Il est tout aussi important de signaler que, bien avant lui, un autre ancien ministre du transport avait travaillé chez une autre compagnie privée tunisienne. Bien plus important et bien que l’actuel ministre du transport le sache sciemment, d’anciens hauts cadres de son ministère travaillent actuellement chez la compagnie turque Tav Tunisie. D’autres hauts cadres de l’OACA aussi, mais cela ne semble déranger personne. Alors pourquoi pas Miladi, d’autant qu’il pourrait rendre d’éminents services à Syphax dans sa lutte face au reste de la flotte tunisienne.

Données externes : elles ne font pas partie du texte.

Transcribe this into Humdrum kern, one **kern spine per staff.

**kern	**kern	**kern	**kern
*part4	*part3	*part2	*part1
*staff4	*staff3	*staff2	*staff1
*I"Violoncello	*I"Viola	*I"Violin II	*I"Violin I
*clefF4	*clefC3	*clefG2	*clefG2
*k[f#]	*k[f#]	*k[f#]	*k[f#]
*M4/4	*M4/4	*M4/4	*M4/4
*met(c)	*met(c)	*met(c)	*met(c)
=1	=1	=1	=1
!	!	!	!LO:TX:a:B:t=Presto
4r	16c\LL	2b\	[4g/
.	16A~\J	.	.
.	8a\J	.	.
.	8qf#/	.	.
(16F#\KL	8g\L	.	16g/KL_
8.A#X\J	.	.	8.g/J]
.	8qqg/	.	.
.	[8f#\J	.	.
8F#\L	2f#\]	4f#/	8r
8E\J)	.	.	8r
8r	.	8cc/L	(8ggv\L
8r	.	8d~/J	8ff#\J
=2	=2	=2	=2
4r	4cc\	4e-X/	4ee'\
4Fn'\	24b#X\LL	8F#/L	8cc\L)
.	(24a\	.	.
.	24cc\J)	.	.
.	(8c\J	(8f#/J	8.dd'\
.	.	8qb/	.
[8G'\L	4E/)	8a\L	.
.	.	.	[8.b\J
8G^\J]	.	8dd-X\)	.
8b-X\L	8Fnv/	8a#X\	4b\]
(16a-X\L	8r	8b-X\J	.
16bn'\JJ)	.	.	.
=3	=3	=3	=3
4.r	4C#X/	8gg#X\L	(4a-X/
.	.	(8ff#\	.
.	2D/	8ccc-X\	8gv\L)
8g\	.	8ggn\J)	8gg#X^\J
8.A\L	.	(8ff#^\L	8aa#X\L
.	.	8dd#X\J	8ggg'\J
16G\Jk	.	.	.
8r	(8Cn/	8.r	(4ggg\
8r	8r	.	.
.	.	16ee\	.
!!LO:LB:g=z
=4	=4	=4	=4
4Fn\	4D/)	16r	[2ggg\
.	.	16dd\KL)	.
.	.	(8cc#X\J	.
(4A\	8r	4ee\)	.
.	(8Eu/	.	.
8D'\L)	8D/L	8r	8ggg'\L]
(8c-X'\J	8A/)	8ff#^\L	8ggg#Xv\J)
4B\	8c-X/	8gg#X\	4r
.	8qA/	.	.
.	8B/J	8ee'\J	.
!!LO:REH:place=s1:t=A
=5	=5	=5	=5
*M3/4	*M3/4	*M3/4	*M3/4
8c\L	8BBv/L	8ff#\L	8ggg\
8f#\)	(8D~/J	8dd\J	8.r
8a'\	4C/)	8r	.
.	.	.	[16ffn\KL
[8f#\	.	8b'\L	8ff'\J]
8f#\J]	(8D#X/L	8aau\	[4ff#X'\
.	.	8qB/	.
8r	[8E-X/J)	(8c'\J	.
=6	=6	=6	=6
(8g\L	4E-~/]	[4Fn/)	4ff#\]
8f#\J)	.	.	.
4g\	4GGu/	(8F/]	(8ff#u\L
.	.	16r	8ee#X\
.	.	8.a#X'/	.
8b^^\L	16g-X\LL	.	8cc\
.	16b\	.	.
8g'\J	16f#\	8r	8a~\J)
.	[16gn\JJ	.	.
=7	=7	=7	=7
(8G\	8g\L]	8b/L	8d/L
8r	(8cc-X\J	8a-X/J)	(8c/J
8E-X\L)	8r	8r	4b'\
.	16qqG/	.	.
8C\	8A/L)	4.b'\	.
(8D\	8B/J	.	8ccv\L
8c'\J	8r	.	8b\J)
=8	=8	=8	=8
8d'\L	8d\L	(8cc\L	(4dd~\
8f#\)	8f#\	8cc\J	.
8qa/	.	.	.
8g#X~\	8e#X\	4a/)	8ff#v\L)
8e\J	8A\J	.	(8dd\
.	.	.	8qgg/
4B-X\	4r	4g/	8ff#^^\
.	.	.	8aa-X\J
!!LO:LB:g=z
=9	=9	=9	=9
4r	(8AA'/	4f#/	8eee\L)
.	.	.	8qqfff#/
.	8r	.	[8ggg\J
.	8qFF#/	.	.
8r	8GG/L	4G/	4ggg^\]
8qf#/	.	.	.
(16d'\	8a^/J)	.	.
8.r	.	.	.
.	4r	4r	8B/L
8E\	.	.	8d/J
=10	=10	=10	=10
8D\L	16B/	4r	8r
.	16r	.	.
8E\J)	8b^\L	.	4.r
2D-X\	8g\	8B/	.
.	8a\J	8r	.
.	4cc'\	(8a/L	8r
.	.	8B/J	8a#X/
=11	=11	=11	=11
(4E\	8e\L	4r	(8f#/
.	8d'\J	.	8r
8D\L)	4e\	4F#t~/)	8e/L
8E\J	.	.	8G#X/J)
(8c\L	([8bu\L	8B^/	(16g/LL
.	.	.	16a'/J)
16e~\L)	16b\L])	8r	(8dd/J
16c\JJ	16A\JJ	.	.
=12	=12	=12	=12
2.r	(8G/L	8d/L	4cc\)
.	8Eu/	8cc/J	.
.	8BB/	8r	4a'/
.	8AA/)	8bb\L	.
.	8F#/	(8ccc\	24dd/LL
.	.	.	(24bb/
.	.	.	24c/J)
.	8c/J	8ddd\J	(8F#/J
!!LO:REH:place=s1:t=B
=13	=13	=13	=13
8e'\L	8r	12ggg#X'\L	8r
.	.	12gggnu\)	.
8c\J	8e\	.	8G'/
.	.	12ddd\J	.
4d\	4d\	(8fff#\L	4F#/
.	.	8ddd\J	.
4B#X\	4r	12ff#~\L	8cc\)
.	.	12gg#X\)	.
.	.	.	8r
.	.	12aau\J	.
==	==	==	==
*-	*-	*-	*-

Pour la petite histoire, enfin, «le conseil d’administration (de Syphax) a approuvé l’attribution d’une rémunération annuelle nette de 180 000 DT à Mohamed Frikha en sa qualité de PDG, et ce à compter du 1er janvier 2012. En outre, M. Frikha a droit à une couverture sociale ( régime indépendant), à une assurance groupe conformément aux procédures internes en vigueur, au remboursement de ses frais de représentation, de déplacement, de téléphone et de tous frais engagés pour le compte de la société. Le même CA a approuvé l’attribution d’une rémunération annuelle nette de 100 000 DT à Salem Miladi en sa qualité d’administrateur délégué chargé de la direction générale de la société, et ce à compter du 2 juillet 2012. On remarquera la date d’entrée en fonction de Miladi est du 5.10.2012. Il est donc payé, 3 mois avant son entrée en fonction.